In the near future, no one looks a day over 25. Geneticists have found a way to stop our biological clocks at a quarter century, but from that point on, life is a luxury. Our remaining years, days, hours, and minutes are displayed on our forearms like morbid digital watches. Time becomes currency. If you want to survive beyond your prime, you have to work for it.
What sounds like Leonardo DiCaprio’s ultimate fantasy is actually the premise of In Time, Andrew Niccols’ big-brained dystopian thriller. In this speculative future, time really is money, capable of being exchanged, saved, and spent. Run out, and you die. Everyone is beautiful and can live forever, but very few people actually get the chance. The rich hoard centuries of wealth in time banks, and hide themselves away in an elite time zone called New Greenwich. Regular people must work crushing jobs just to live another day, while a corrupt police force known as the Timekeepers work to keep wealth from falling into the “wrong” hands.
Will Salas (Justin Timberlake) is the Timekeepers’ worst nightmare. After his mother (Olivia Wilde) dies in his arms, Will inherits a century from a benevolent time baron (Matt Bomer). He immediately sets off for New Greenwich, hoping to somehow settle the score and stick it to the immortal one-percenters. Before he can, he’s arrested by the sour-faced Timekeeper Raymond Leon (Cillian Murphy).
Leon assumes Will’s newfound wealth is ill-gotten. How else would a guy from the slums get his hands on a hundred years? And it’s here, in their fraught game of cat-and-mouse, that In Time is at its most compelling. Niccols has the opportunity to unpack issues of wealth disparity and genetically-engineered capitalism through his cop and robber, but the writer-director is more concerned with adding an element of romance.
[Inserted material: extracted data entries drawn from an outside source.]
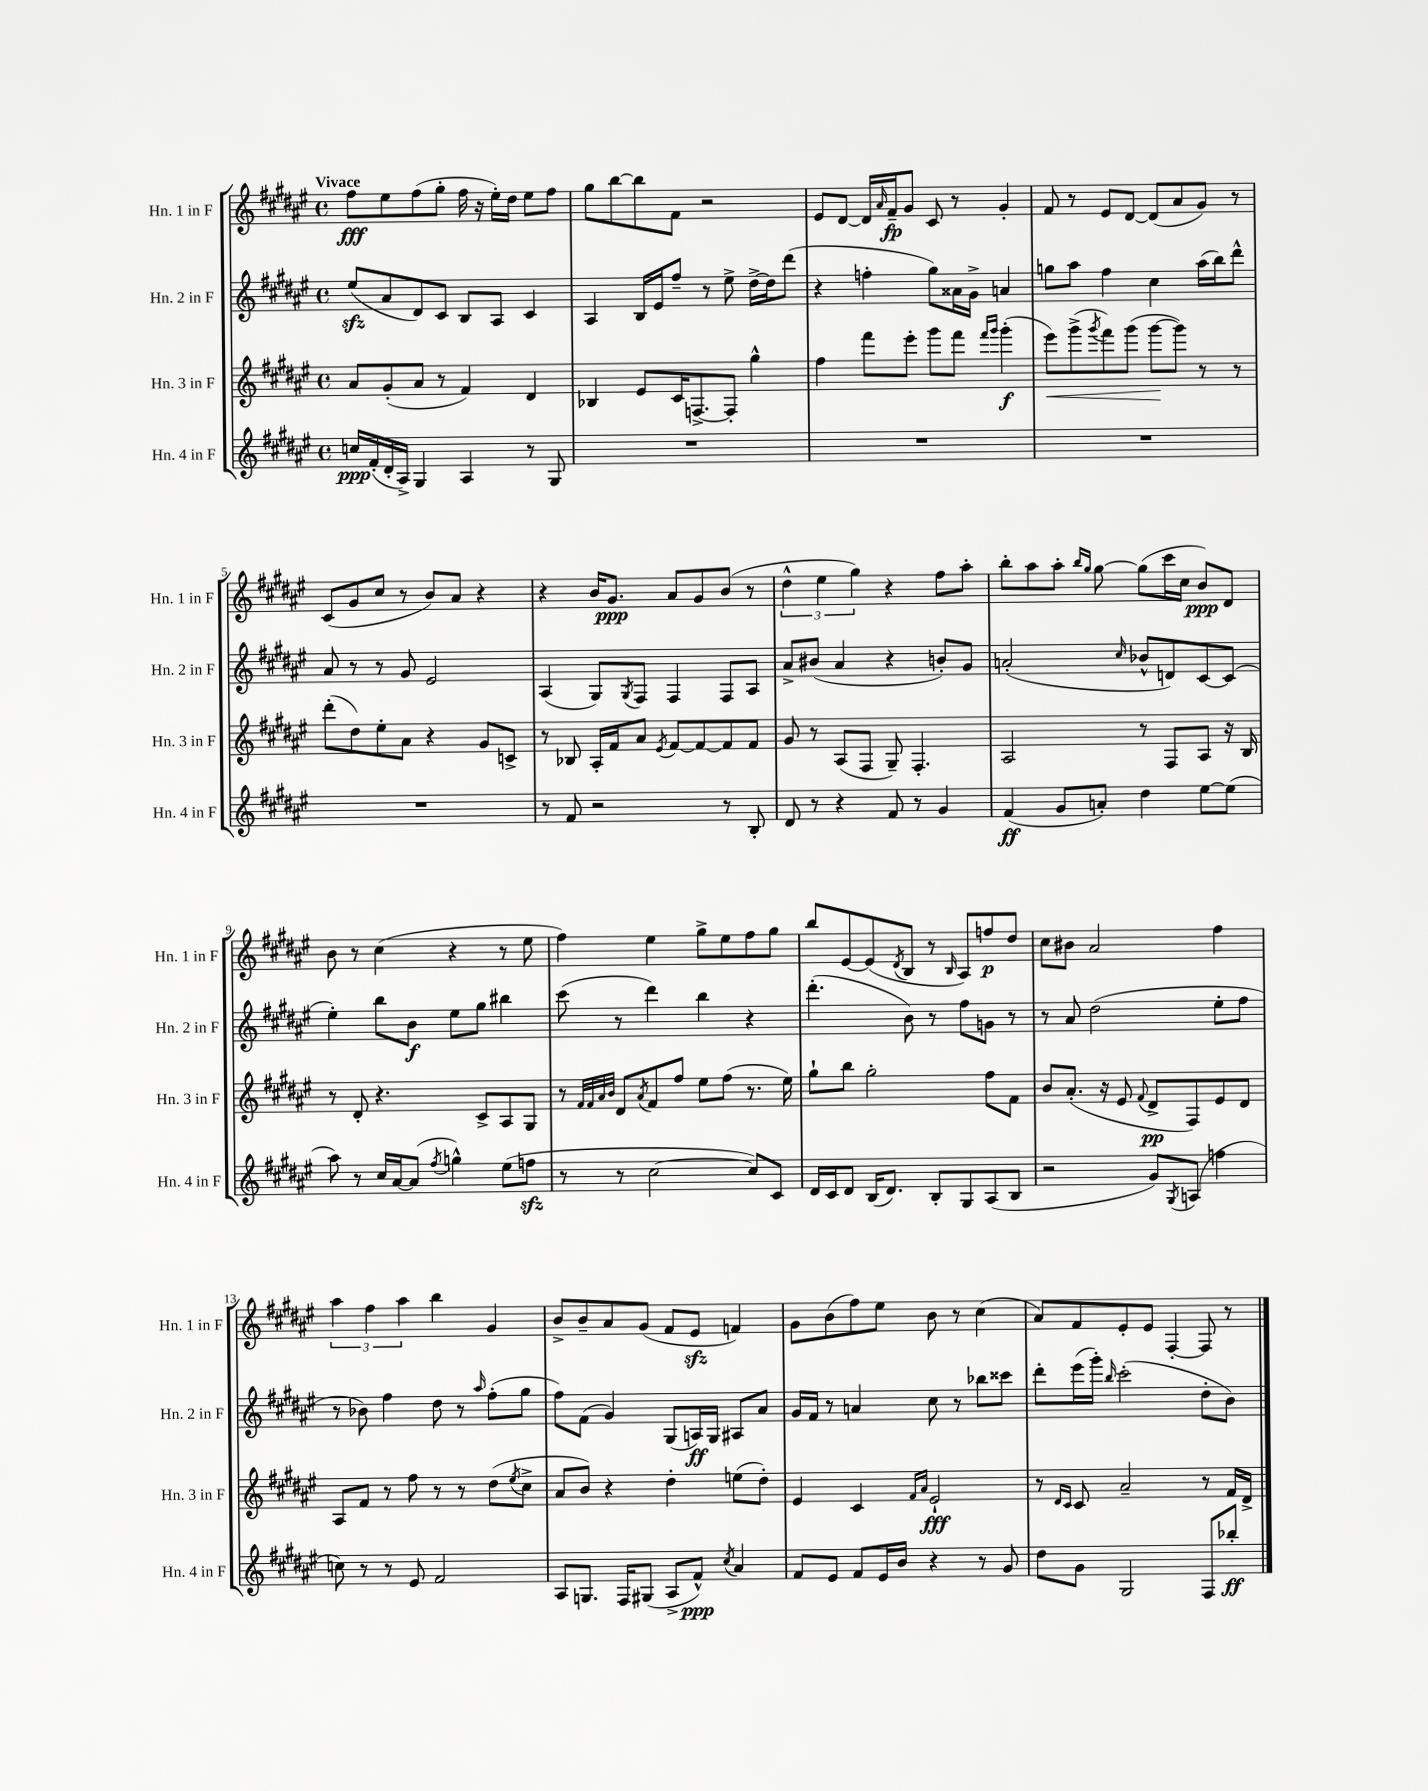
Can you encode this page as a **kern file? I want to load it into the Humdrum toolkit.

**kern	**kern	**kern	**kern
*staff4	*staff3	*staff2	*staff1
*clefG2	*clefG2	*clefG2	*clefG2
*k[f#c#g#d#a#e#]	*k[f#c#g#d#a#e#]	*k[f#c#g#d#a#e#]	*k[f#c#g#d#a#e#]
*M4/4	*M4/4	*M4/4	*M4/4
*met(c)	*met(c)	*met(c)	*met(c)
16cc	8a#	(8ee#	8ff#
(16f#'	.	.	.
16d#'	(8g#'	8a#	8ee#
16A#^)	.	.	.
4G#	8a#	8d#)	(8ff#
.	8r	8c#	8gg#'
4A#	4f#)	8B	16ff#
.	.	.	16r
.	.	8A#	16ee#')
.	.	.	16dd#
8r	4d#	4c#	8ee#
8G#	.	.	8ff#
=	=	=	=
1r	4B-	4A#	8gg#
.	.	.	[8bb
.	8e#	16B	8bb]
.	.	16e#	.
.	16c#	8ff#~	8f#
.	[8.F^	.	.
.	.	8r	2r
.	8F']	8ee#^	.
.	4gg#^^	[16dd#^	.
.	.	16dd#]	.
.	.	(8ddd#	.
=	=	=	=
1r	4ff#	4r	8e#
.	.	.	[8d#
.	8fff#	4ff'	16d#]
.	.	.	16qqa#
.	.	.	16f#~
.	8eee#'	.	8g#
.	8ggg#	8gg#)	8c#
.	8fff#	16a##	8r
.	.	16g#^	.
.	16qqfff#	.	.
.	16qqggg#	.	.
.	(4ggg#'	4a	4g#'
=	=	=	=
1r	8eee#)	8gg	8f#
.	(8ggg#^	8aa#	8r
.	8qggg#	.	.
.	8fff#)	4ff#	8e#
.	(8ggg#	.	[8d#
.	[8ggg#	4cc#	(8d#]
.	8ggg#])	.	8a#
.	8r	(16aa#	8g#)
.	.	16bb)	.
.	8r	8ddd#^^	8r
=	=	=	=
1r	(8ddd#'	8a#	(8c#
.	8dd#)	8r	8g#
.	8ee#'	8r	8cc#
.	8a#	8g#	8r
.	4r	2e#	8b)
.	.	.	8a#
.	8g#	.	4r
.	8c^	.	.
=	=	=	=
8r	8r	(4A#	4r
8f#	8B-	.	.
2r	16A#'	8G#)	16b
.	16f#	.	8.g#
.	.	8qG#	.
.	8a#	8F#	.
.	8qe#	.	.
.	[8f#	4F#	8a#
.	8f#_	.	8g#
8r	8f#]	8F#	(8b
8B'	8f#	8A#	8r
=	=	=	=
8d#	8g#	8a#^	6dd#^^
8r	8r	(8b#	.
.	.	.	6ee#
4r	(8A#	4a#	.
.	.	.	6gg#)
.	8F#	.	.
8f#	8G#~)	4r	4r
8r	4.F#'	.	.
4g#	.	8b')	8ff#
.	.	8g#	8aa#'
=	=	=	=
(4f#	2A#	(2a'	8bb'
.	.	.	8aa#
8g#	.	.	8aa#'
.	.	.	16qqbb
.	.	.	16qqgg#
8a')	.	.	[8gg#
.	.	16qqcc#	.
4dd#	8r	8b-^^	(8gg#]
.	8F#	8d)	16ccc#
.	.	.	16cc#
[8ee#	8A#	[8c#	8b)
(8ee#]	16r	(8c#]	8d#
.	16B	.	.
=	=	=	=
8aa#)	8r	4ee#')	8b
8r	8d#'	.	8r
16cc#	4.r	8bb	(4cc#
[16a#	.	.	.
(8a#]	.	8b	.
8qff#	.	.	.
4gg^^)	.	8ee#	4r
.	8c#^	8gg#	.
(8ee#	8A#	4bb#	8r
8ff	8G#	.	8ee#
=	=	=	=
8r	8r	(8ccc#	4ff#)
.	32qqf#	.	.
.	32qqf#	.	.
.	32qqa#	.	.
.	32qqb	.	.
8r	8d#	8r	.
.	8qa#	.	.
[2cc#	8f#	4ddd#)	4ee#
.	8ff#	.	.
.	8ee#	4bb	8gg#^
.	(8ff#	.	8ee#
8cc#])	8.r	4r	8ff#
8c#	.	.	8gg#
.	16ee#)	.	.
=	=	=	=
16d#	8gg#`	(4.ddd#'	8bb
16c#	.	.	.
8d#	8bb	.	[8e#
(16B	2gg#'	.	(8e#]
8.d#)	.	.	.
.	.	.	8qd#
.	.	8b)	8B
8B'	.	8r	8r
.	.	.	16qqB
8G#	.	8ff#	8A#)
(8A#	8ff#	8g	8ff
8B	8f#	8r	8dd#
=	=	=	=
2r	8b	8r	8cc#
.	(8.a#'	8a#	8b#
.	.	(2dd#	2a#
.	16r	.	.
.	8e#	.	.
.	8qqf#	.	.
8g#)	8d#^	.	.
8qG#	.	.	.
(8A	8F#)	.	.
4ff	8e#	8ee#'	4ff#
.	8d#	8ff#	.
=	=	=	=
8cc)	8A#	8r	6aa#
8r	8f#	8b-)	.
.	.	.	6ff#
8r	8r	4ff#	.
.	.	.	6aa#
8e#	8ff#	.	.
2f#	8r	8dd#	4bb
.	8r	8r	.
.	.	16qqaa#	.
.	(8dd#	(8ff#'	4g#
.	8qee#	.	.
.	8cc#^	8gg#	.
=	=	=	=
8A#	8a#	8ff#)	8b^
8.G	8b)	(8f#	8b~
.	4r	4g#)	8a#
16F#	.	.	.
(8G#	.	.	(8g#
8A#^	4dd#'	(8G#	8f#
8f#^^)	.	16A)	8e#
.	.	16G#	.
8qcc#	.	.	.
4a#	(8ee	8A#	4f)
.	8dd#')	8a#	.
=	=	=	=
8f#	4e#	16g#	8g#
.	.	16f#	.
8e#	.	8r	(8b
8f#	4c#	4a	8ff#)
16e#	.	.	8ee#
16b	.	.	.
.	16qqf#	.	.
.	16qqa#	.	.
4r	2e#`	8cc#	8b
.	.	8r	8r
8r	.	8bb-	(4cc#
8g#	.	8ccc##	.
=	=	=	=
8dd#	8r	8ddd#'	8a#)
.	16qqd#	.	.
.	16qqc#	.	.
8g#	8c#	(16eee#	8f#
.	.	16ggg#')	.
.	.	16qqbb	.
2G#	2a#~	(2ccc#'	8e#'
.	.	.	8e#
.	.	.	[4F#'
8F#	8r	8dd#'	8F#]
8bb-'	16f#	8b)	8r
.	16d#^	.	.
==	==	==	==
*-	*-	*-	*-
With the introduction of Sylvia Weis (Amanda Seyfried), the daughter of a sneering time tycoon, the film quickly becomes a lovers-on-the-run thriller in the vein of Bonnie and Clyde.
In Time leans hard into its slick, ‘60s-inspired future world. Its thoughtful, desaturated palette — shot by the legendary Roger Deakins, of all people — elevates a clunky, pun-riddled script and further accentuates the cast’s otherworldly beauty. The dystopia that Niccols created is a fascinating one, and it feels like a perfect answer to the then-current events of the Occupy Wall Street movement. It also raises compelling questions about mortality and our youth-obsessed society, as well as the monetization of that youth. Unfortunately, Niccols seems reluctant to go too deep into the world he’s trying to build, and In Time is disinterested in answering any of the questions it raises. It’s entertaining to the last, but not as challenging as it thinks it is.
That doesn’t mean In Time can’t be fun. With its ambitious premise, insidious dystopia, and angsty, gorgeous leads, In Time invokes the incendiary young adult novels that were all the rage in the 2010s. It’s basically a YA movie for adults, offering a perfect dose of slick, turn-your-brain-off fun that’s not quite enough to radicalize, but more than enough to entertain.
The fact that it’s an original film and not an adaptation of a sprawling YA series is almost disappointing. In Time’s many plotholes could have easily filled the pages of a prequel series, and with a bit more tinkering, its premise could have launched a page-to-screen franchise. It’s not quite The Hunger Games, but it’s still an underrated example of art challenging our system in a fresh way.
In Time is streaming on Amazon Prime.